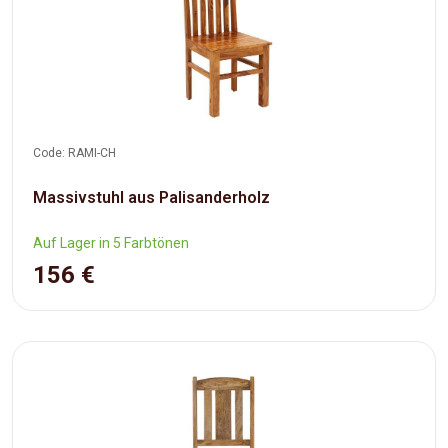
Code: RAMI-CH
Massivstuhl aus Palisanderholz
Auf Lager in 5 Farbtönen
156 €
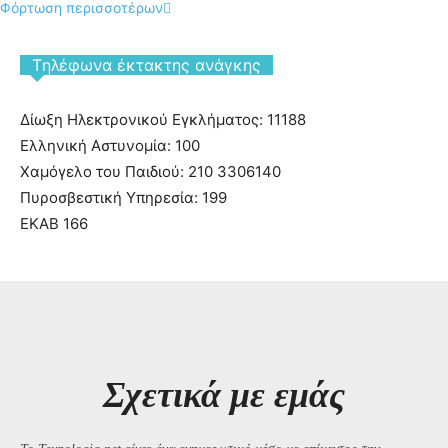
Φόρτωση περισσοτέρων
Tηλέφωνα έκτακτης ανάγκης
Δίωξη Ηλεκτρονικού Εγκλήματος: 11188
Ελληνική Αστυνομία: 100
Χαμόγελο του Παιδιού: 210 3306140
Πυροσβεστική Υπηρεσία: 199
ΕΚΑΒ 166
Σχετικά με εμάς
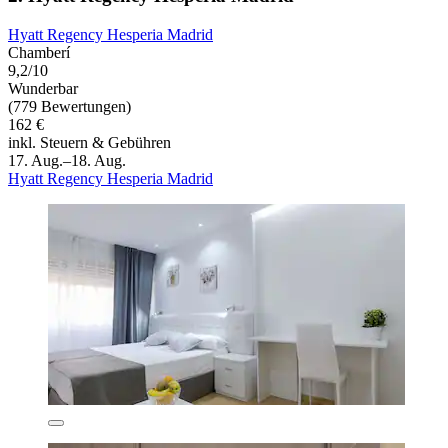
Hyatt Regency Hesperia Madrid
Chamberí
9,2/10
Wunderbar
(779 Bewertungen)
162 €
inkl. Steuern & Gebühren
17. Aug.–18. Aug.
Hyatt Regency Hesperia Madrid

☆ ☆ ☆

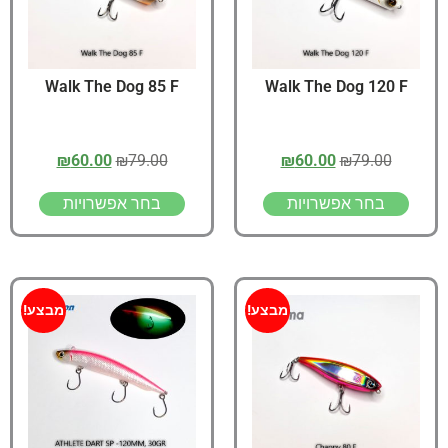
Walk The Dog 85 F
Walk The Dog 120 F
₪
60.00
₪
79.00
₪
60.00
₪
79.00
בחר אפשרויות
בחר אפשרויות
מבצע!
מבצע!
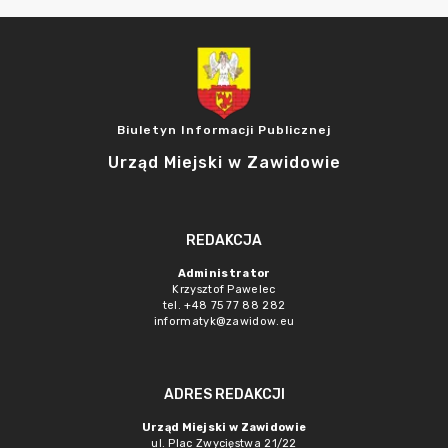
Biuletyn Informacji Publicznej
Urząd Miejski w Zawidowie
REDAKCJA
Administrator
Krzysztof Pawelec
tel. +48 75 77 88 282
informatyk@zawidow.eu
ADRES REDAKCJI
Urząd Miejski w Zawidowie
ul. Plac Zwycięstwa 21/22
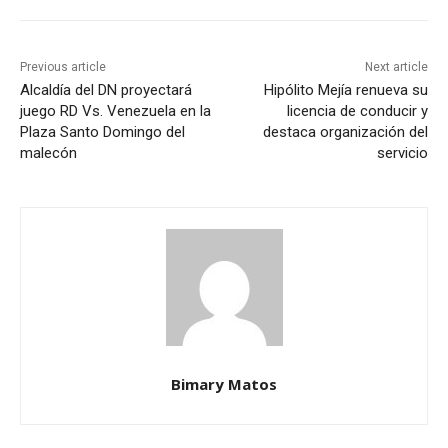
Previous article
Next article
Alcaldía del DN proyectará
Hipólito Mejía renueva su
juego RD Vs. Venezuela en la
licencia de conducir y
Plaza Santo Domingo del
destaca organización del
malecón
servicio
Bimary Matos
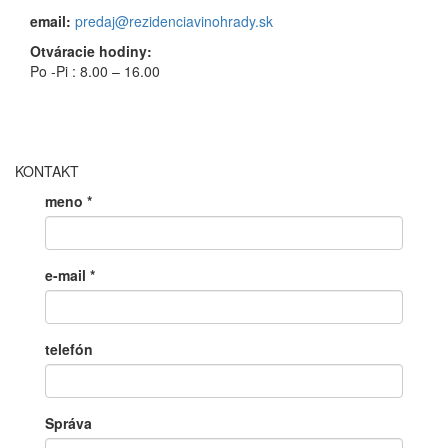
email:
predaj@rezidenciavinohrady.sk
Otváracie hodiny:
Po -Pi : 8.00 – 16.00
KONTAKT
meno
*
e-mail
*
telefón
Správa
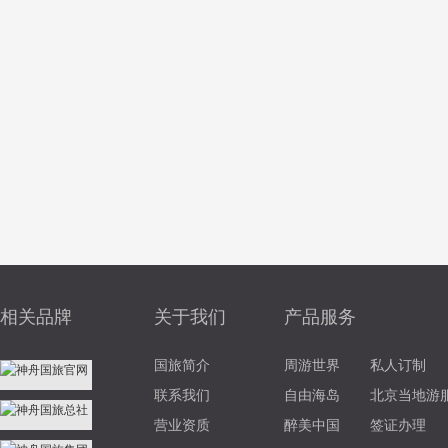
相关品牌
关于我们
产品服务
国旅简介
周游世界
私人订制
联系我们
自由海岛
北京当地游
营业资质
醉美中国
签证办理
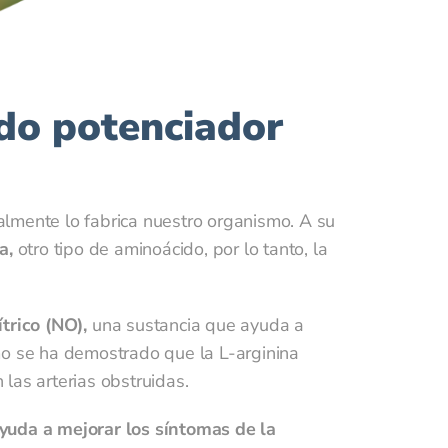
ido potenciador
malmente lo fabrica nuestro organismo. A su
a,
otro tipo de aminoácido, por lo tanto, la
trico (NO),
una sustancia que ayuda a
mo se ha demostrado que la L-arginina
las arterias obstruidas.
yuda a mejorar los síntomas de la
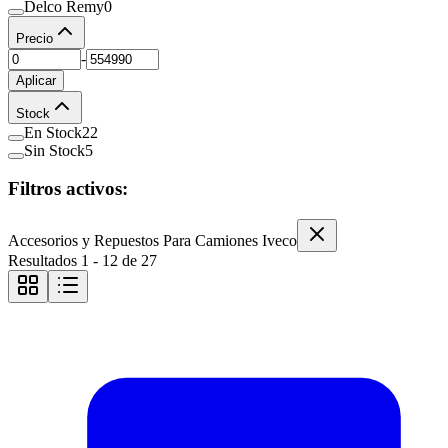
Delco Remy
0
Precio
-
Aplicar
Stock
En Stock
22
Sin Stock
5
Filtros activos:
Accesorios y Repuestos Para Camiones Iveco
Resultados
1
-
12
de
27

☆ ☆ ☆

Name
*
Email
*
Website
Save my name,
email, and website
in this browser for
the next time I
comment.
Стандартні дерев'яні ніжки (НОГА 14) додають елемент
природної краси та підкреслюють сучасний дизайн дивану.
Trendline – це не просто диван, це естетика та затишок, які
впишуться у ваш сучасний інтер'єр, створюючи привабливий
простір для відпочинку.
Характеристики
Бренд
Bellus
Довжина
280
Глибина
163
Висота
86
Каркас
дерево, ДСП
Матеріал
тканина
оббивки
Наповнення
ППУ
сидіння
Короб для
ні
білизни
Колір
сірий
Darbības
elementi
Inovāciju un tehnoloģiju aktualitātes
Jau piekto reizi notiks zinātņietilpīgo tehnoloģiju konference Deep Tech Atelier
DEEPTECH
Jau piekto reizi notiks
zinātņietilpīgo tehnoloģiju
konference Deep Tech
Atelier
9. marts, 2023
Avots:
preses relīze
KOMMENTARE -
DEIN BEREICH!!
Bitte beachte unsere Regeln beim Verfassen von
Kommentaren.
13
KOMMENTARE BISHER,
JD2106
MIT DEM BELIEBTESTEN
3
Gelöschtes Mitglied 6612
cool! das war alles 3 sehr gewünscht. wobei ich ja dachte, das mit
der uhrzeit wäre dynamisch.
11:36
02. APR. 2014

☆ ☆ ☆

:: Task requirements ::
The lines to reproduce run from the one above containing "Hipólito Mejía renueva su" through the one containing "ido potenciador". Copy them exactly and leave out all pictures.

:: Your solution ::
Hipólito Mejía renueva su
juego RD Vs. Venezuela en la
licencia de conducir y
Plaza Santo Domingo del
destaca organización del
malecón
servicio
Bimary Matos
email:
predaj@rezidenciavinohrady.sk
Otváracie hodiny:
Po -Pi : 8.00 – 16.00
KONTAKT
meno
*
e-mail
*
telefón
Správa
相关品牌
关于我们
产品服务
国旅简介
周游世界
私人订制
联系我们
自由海岛
北京当地游
营业资质
醉美中国
签证办理
ido potenciador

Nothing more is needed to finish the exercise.